Donuts here are creative and grown-up (think matcha powder, marionberry jam with black pepper, and passionfruit with cacao nibs). The blueberry bourbon basil donut is unexpected and delicate, as well as being glazed in a lovely purple colored icing. The creme brûlée filled one sells out fast, so consider showing up early.
Donuts here are around $3 apiece, and a fresh Stumptown latte will put you back about the same.

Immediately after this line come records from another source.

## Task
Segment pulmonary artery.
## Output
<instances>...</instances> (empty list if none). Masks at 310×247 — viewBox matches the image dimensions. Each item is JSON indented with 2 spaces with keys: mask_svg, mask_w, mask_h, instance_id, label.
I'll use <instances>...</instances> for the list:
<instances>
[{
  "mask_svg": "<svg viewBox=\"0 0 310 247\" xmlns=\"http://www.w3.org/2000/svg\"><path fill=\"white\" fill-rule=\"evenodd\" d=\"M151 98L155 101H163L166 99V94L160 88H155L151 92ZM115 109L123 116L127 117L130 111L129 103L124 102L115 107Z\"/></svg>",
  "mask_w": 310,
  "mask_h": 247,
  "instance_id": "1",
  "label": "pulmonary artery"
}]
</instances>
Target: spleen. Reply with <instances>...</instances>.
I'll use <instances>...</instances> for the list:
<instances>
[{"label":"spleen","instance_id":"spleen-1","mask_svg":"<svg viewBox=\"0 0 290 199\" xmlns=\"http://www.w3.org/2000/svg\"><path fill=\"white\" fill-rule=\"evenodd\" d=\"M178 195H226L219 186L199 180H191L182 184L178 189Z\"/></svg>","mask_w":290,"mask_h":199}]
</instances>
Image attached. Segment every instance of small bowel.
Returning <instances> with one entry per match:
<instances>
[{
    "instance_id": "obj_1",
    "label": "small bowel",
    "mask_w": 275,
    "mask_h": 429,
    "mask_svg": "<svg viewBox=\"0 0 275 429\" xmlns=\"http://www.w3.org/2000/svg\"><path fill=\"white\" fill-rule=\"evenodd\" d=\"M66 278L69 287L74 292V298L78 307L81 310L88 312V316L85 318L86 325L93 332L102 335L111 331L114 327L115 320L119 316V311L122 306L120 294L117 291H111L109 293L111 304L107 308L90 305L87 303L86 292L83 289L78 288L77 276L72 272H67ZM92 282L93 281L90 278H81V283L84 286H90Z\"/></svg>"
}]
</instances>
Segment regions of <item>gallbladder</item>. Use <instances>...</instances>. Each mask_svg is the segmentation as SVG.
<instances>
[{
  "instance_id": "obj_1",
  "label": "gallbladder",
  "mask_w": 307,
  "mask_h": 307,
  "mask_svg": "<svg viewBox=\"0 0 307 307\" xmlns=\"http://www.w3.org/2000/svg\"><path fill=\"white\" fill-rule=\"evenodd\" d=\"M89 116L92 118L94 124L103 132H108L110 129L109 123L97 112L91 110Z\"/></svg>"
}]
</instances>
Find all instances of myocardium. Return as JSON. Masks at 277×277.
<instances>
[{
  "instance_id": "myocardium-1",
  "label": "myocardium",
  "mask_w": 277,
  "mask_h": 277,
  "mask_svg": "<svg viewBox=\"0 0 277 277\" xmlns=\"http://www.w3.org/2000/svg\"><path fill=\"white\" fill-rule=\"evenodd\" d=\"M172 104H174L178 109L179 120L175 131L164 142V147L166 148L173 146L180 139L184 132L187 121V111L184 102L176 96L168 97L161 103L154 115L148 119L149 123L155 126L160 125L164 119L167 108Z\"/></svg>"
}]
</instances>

Everyone loves a good grilled cheese sandwich, and it’s even better when it’s made from high quality, local cheeses and is served out the window of a revamped school bus. Only in Portland could a quirky spot like this exist, and it doesn’t just exist, it thrives. Portlanders flock for a delicious taste of their childhood. This spot is also awesome in the summer so you can sit and enjoy your sandwich in their outdoor seating area.
For $4.50, you can get a basic sandwich with the crusts cut off. It’s called the Preschooler. For those of you with a more refined palate, try the Jalapeño popper grilled cheese or the BLT grilled cheese. Both are gooey, balanced, and totally indulgent. Also, the menu features a couple of rotating specials, so don’t forget to look for those.
Basic sandwiches are around $5, and the more complicated ones sell for around $7.
20. Apizza Scholls
Apizza Scholls doesn’t mess around. This is the closest you’ll get to a New York style pizza shop on the West Coast. There’s hardly any decor, hardly any service, and if you ask for anything besides what’s on the menu, you’ll get laughed at. That being said, the pizza here is outrageous, and if you’re looking for the perfect thin crust pizza, look no further.
The margherita pizza is a classic and really highlights the homemade crust, sauce and high quality cheese. If you want something a little more interesting, I recommend the sausage & mama tartufo, a sausage, pepperoncini, mushroom and truffle oil white pie that’ll make your tastebuds sing.
Personal 11″ pies are around $12. All draught beers are $5, making this a perfect spot for lunch with a few friends.
Bridgeport prides itself on being Oregon’s oldest microbrewery, and it definitely has the old school, no frills atmosphere to match. They boast a mean happy hour and serve most of their food with pairing recommendations, so you can feel *classy* while inhaling your burger and beer. Come at happy hour for a lively crowd and great deals.
The sockeye salmon melt is equal parts delicate and offensively rich, and with fresh Pacific salmon, it’s hard to beat. The bratwurst plate is tasty and of course goes well with nearly every beer. Bridgeport also has an extensive appetizer menu if all you want to do is nibble (makes room for more beer).
Nearly every food item on the menu falls somewhere between $8 and $18.